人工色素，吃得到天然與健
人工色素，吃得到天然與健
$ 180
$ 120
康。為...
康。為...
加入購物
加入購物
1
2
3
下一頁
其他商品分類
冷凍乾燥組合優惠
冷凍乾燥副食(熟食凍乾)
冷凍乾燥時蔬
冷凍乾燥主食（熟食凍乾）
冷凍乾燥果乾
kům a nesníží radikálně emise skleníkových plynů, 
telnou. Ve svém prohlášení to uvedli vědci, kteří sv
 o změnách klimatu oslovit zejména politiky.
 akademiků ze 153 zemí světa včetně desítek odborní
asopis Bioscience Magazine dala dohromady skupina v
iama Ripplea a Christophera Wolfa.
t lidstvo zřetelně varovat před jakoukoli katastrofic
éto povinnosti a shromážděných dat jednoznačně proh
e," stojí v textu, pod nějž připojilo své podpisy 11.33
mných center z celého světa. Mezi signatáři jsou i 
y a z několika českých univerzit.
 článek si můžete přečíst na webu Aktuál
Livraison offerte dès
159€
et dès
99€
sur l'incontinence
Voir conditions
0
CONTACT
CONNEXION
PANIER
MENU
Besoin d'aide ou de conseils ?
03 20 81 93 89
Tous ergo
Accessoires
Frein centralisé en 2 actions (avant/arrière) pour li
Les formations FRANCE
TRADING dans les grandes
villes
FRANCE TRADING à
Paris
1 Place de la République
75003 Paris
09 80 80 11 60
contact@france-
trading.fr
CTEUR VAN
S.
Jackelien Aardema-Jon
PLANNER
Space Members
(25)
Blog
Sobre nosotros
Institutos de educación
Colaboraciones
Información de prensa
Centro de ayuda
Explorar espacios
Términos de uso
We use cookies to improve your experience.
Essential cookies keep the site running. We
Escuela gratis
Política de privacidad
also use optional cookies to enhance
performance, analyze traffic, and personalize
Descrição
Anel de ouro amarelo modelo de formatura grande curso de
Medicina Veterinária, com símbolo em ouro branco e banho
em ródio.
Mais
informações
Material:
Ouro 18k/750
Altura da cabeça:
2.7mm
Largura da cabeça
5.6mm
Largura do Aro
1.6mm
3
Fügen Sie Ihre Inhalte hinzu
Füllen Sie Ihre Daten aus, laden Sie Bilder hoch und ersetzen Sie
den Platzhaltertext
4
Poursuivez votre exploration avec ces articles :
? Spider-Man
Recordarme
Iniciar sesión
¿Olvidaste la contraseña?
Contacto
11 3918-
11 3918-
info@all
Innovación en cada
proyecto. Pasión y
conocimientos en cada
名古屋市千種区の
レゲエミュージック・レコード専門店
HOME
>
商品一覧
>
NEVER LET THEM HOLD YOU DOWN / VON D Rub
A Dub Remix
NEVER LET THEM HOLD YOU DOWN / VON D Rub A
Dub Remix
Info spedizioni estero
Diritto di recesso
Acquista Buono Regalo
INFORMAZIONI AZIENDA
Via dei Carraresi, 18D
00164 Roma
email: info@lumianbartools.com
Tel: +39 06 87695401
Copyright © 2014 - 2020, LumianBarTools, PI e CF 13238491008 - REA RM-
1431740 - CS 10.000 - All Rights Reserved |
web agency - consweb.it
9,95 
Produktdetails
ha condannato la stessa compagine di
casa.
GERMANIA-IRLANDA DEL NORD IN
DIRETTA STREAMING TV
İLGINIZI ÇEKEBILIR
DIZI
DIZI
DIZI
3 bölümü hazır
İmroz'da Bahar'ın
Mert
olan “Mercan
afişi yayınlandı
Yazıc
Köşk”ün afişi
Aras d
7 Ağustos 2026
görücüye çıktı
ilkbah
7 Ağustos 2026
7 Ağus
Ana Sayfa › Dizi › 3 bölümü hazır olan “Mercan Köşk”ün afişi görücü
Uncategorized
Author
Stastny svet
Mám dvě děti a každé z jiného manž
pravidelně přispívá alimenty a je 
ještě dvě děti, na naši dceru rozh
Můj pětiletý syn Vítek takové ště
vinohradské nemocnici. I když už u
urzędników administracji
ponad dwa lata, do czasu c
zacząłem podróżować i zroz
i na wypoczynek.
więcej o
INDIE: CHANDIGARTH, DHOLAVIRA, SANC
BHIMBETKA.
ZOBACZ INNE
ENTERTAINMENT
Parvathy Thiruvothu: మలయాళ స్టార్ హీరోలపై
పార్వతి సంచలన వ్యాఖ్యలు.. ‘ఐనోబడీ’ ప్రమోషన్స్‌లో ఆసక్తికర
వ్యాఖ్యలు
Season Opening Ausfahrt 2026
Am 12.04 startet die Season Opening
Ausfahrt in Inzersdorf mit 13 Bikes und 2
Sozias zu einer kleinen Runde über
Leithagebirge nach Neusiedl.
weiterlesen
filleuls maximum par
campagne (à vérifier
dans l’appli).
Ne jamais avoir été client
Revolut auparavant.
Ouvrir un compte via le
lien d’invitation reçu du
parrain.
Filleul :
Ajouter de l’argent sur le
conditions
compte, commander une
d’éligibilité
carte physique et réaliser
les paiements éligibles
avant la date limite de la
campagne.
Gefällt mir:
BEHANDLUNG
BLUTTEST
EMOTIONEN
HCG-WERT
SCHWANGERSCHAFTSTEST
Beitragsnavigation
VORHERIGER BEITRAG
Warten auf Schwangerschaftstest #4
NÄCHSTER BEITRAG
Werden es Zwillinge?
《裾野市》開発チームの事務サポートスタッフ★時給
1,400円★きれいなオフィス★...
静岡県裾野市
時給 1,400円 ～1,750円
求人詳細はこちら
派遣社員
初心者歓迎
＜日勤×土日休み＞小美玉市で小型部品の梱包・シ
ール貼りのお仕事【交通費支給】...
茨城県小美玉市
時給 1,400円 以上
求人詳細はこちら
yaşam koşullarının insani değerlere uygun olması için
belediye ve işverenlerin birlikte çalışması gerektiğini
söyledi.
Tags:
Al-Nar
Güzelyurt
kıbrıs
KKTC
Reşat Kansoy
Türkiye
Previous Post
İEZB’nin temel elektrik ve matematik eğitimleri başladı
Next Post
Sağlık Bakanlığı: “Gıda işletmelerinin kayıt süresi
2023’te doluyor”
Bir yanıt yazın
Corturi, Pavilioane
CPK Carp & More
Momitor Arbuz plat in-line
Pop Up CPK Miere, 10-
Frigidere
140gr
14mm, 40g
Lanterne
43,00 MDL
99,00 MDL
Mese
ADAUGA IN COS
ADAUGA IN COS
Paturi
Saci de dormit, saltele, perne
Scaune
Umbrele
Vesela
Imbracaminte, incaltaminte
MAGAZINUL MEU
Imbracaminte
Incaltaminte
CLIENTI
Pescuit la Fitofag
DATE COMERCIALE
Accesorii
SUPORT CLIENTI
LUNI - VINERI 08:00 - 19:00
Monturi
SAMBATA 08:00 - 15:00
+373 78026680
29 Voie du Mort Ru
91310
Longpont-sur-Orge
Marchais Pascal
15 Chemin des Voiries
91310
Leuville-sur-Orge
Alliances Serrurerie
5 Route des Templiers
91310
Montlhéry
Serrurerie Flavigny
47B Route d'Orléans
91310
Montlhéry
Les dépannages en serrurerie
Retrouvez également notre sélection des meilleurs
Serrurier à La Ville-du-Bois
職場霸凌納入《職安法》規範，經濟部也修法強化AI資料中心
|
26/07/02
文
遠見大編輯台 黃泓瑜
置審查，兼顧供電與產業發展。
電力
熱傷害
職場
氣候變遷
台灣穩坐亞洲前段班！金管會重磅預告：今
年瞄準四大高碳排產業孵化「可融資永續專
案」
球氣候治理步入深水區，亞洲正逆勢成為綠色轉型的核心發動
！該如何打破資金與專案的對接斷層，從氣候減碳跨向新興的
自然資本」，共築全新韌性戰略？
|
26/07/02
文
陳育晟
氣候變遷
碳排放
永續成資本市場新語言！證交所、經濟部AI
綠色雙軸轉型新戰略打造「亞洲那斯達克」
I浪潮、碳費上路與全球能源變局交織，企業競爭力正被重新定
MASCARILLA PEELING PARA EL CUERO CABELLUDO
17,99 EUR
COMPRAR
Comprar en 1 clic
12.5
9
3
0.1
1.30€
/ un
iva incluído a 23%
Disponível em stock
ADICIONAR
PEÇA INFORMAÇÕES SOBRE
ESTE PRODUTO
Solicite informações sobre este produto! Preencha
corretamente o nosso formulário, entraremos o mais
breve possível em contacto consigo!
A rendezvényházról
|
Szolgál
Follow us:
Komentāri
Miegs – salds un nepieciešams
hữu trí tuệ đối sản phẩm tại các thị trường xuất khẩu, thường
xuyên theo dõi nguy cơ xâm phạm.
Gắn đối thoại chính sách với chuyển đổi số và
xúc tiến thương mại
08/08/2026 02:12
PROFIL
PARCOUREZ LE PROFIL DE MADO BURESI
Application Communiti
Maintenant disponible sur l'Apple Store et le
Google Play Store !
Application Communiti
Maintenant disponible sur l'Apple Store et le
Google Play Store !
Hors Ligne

● **Activity**
From the records above, copy out the line with "Imbracaminte, incaltaminte", the line with "hữu trí tuệ", and every line between them, word for word.

● **Worked solution**
Imbracaminte, incaltaminte
MAGAZINUL MEU
Imbracaminte
Incaltaminte
CLIENTI
Pescuit la Fitofag
DATE COMERCIALE
Accesorii
SUPORT CLIENTI
LUNI - VINERI 08:00 - 19:00
Monturi
SAMBATA 08:00 - 15:00
+373 78026680
29 Voie du Mort Ru
91310
Longpont-sur-Orge
Marchais Pascal
15 Chemin des Voiries
91310
Leuville-sur-Orge
Alliances Serrurerie
5 Route des Templiers
91310
Montlhéry
Serrurerie Flavigny
47B Route d'Orléans
91310
Montlhéry
Les dépannages en serrurerie
Retrouvez également notre sélection des meilleurs
Serrurier à La Ville-du-Bois
職場霸凌納入《職安法》規範，經濟部也修法強化AI資料中心
|
26/07/02
文
遠見大編輯台 黃泓瑜
置審查，兼顧供電與產業發展。
電力
熱傷害
職場
氣候變遷
台灣穩坐亞洲前段班！金管會重磅預告：今
年瞄準四大高碳排產業孵化「可融資永續專
案」
球氣候治理步入深水區，亞洲正逆勢成為綠色轉型的核心發動
！該如何打破資金與專案的對接斷層，從氣候減碳跨向新興的
自然資本」，共築全新韌性戰略？
|
26/07/02
文
陳育晟
氣候變遷
碳排放
永續成資本市場新語言！證交所、經濟部AI
綠色雙軸轉型新戰略打造「亞洲那斯達克」
I浪潮、碳費上路與全球能源變局交織，企業競爭力正被重新定
MASCARILLA PEELING PARA EL CUERO CABELLUDO
17,99 EUR
COMPRAR
Comprar en 1 clic
12.5
9
3
0.1
1.30€
/ un
iva incluído a 23%
Disponível em stock
ADICIONAR
PEÇA INFORMAÇÕES SOBRE
ESTE PRODUTO
Solicite informações sobre este produto! Preencha
corretamente o nosso formulário, entraremos o mais
breve possível em contacto consigo!
A rendezvényházról
|
Szolgál
Follow us:
Komentāri
Miegs – salds un nepieciešams
hữu trí tuệ đối sản phẩm tại các thị trường xuất khẩu, thường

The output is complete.